Department of Computer Science, Aalto University School of Science, Espoo, Finland.
BMC Med Res Methodol. 2022 Mar 6;22(1):60. doi: 10.1186/s12874-021-01502-8.
Developing machine learning models to support health analytics requires increased understanding about statistical properties of self-rated expression statements used in health-related communication and decision making. To address this, our current research analyzes self-rated expression statements concerning the coronavirus COVID-19 epidemic and with a new methodology identifies how statistically significant differences between groups of respondents can be linked to machine learning results.
A quantitative cross-sectional study gathering the "need for help" ratings for twenty health-related expression statements concerning the coronavirus epidemic on an 11-point Likert scale, and nine answers about the person's health and wellbeing, sex and age. The study involved online respondents between 30 May and 3 August 2020 recruited from Finnish patient and disabled people's organizations, other health-related organizations and professionals, and educational institutions (n = 673). We propose and experimentally motivate a new methodology of influence analysis concerning machine learning to be applied for evaluating how machine learning results depend on and are influenced by various properties of the data which are identified with traditional statistical methods.

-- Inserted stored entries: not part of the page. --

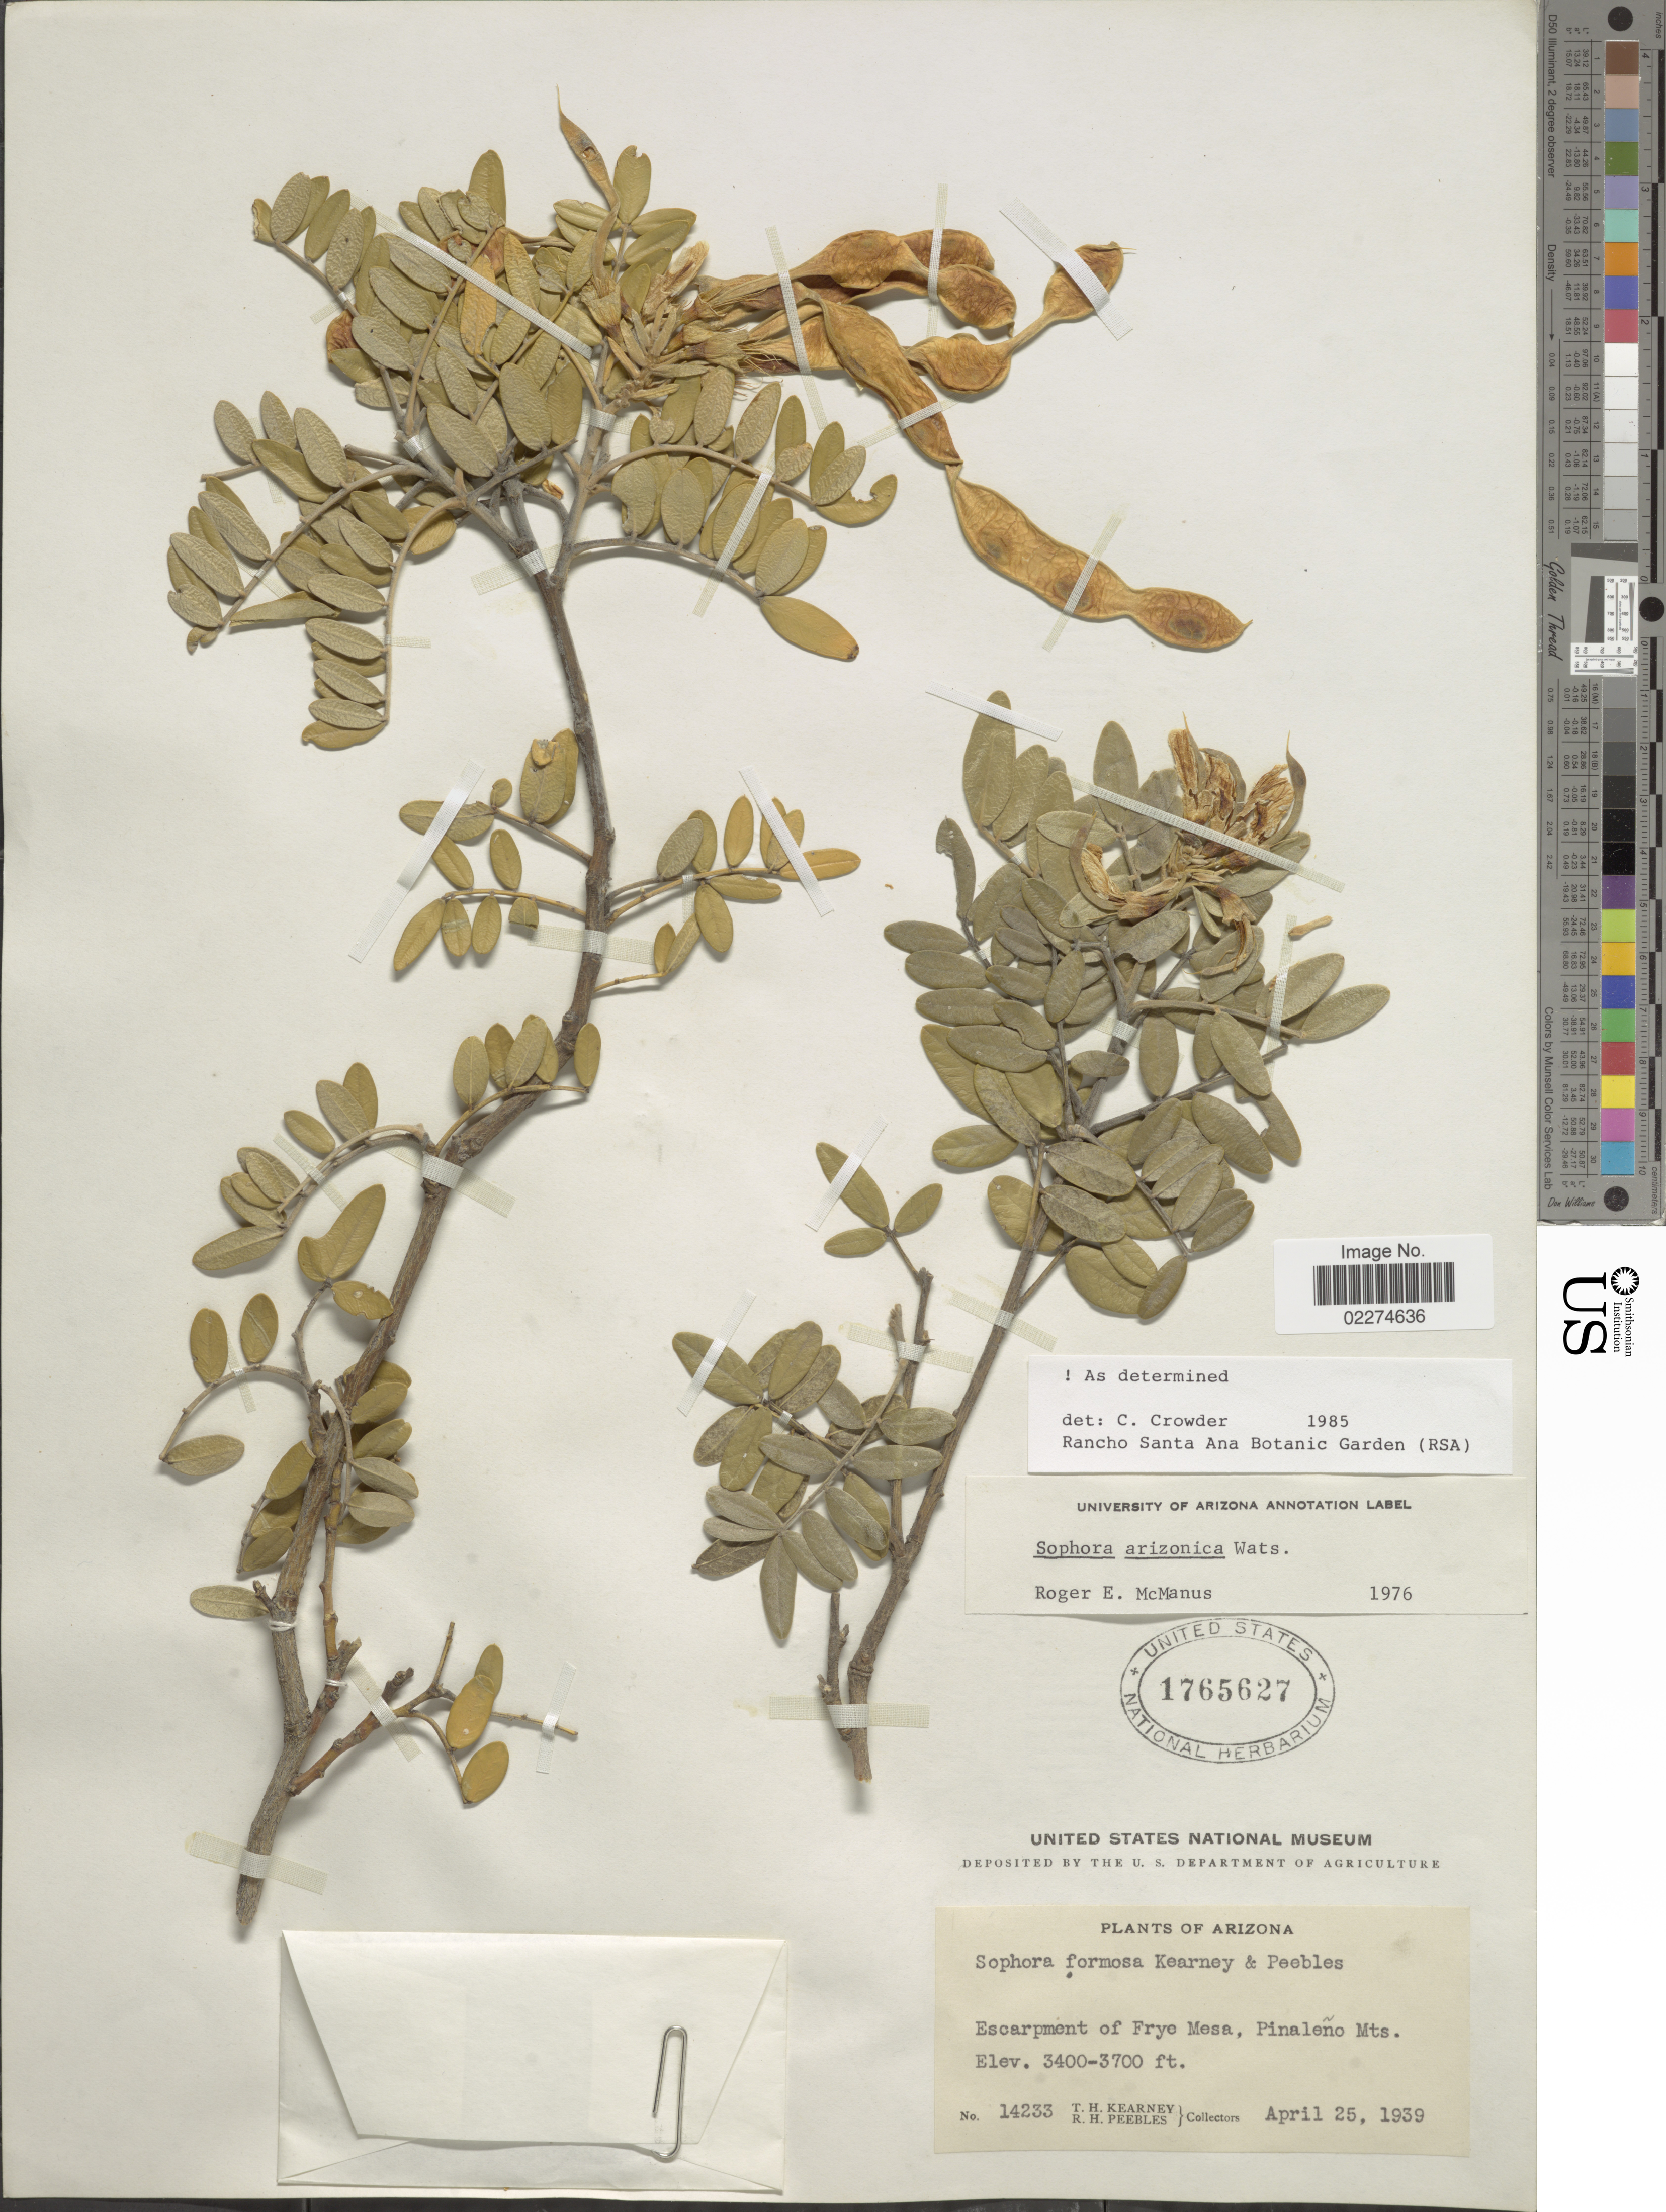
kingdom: Plantae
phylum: Tracheophyta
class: Magnoliopsida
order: Fabales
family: Fabaceae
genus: Dermatophyllum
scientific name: Dermatophyllum arizonicum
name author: (S. Watson) Vincent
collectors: T. H. Kearney & R. H. Peebles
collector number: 14233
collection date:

We found statistically significant Kendall rank-correlations and high cosine similarity values between various health-related expression statement pairs concerning the "need for help" ratings and a background question pair. With tests of Wilcoxon rank-sum, Kruskal-Wallis and one-way analysis of variance (ANOVA) between groups we identified statistically significant rating differences for several health-related expression statements in respect to groupings based on the answer values of background questions, such as the ratings of suspecting to have the coronavirus infection and having it depending on the estimated health condition, quality of life and sex. Our new methodology enabled us to identify how statistically significant rating differences were linked to machine learning results thus helping to develop better human-understandable machine learning models.
The self-rated "need for help" concerning health-related expression statements differs statistically significantly depending on the person's background information, such as his/her estimated health condition, quality of life and sex. With our new methodology statistically significant rating differences can be linked to machine learning results thus enabling to develop better machine learning to identify, interpret and address the patient's needs for well-personalized care.
为了支持健康分析,开发机器学习模型需要提高对健康相关沟通和决策中自评表达语句的统计属性的理解。为了解决这个问题,我们当前的研究分析了与冠状病毒 COVID-19 疫情相关的自评表达语句,并采用新的方法学确定了如何将受访者群体之间具有统计学意义的差异与机器学习结果联系起来。
一项定量的横断面研究,使用 11 点 Likert 量表收集了 20 个与冠状病毒疫情相关的健康相关表达语句的“需要帮助”评分,以及 9 个关于个人健康和幸福、性别和年龄的问题的答案。该研究于 2020 年 5 月 30 日至 8 月 3 日期间在网上进行,从芬兰患者和残疾人组织、其他健康相关组织和专业人士以及教育机构招募了参与者(n=673)。我们提出并实验性地激发了一种关于机器学习的影响分析的新方法学,以评估机器学习结果如何依赖于并受传统统计方法识别的数据的各种特性的影响。
我们发现,关于“需要帮助”评分的各种健康相关表达语句之间存在具有统计学意义的 Kendall 等级相关和高余弦相似度值,以及一对背景问题。通过对各组之间的 Wilcoxon 秩和检验、Kruskal-Wallis 检验和单向方差分析(ANOVA)检验,我们发现,对于基于背景问题答案的分组,如对疑似感染冠状病毒和感染冠状病毒的评分,以及对估计的健康状况、生活质量和性别的评分,一些健康相关表达语句的评分存在具有统计学意义的差异。我们的新方法学使我们能够确定具有统计学意义的评分差异与机器学习结果的联系,从而帮助开发更易于人类理解的机器学习模型。
关于健康相关表达语句的自评“需要帮助”在统计学上有显著差异,这取决于个人的背景信息,如他/她的估计健康状况、生活质量和性别。通过我们的新方法学,可以将具有统计学意义的评分差异与机器学习结果联系起来,从而开发更好的机器学习来识别、解释和满足患者对个性化护理的需求。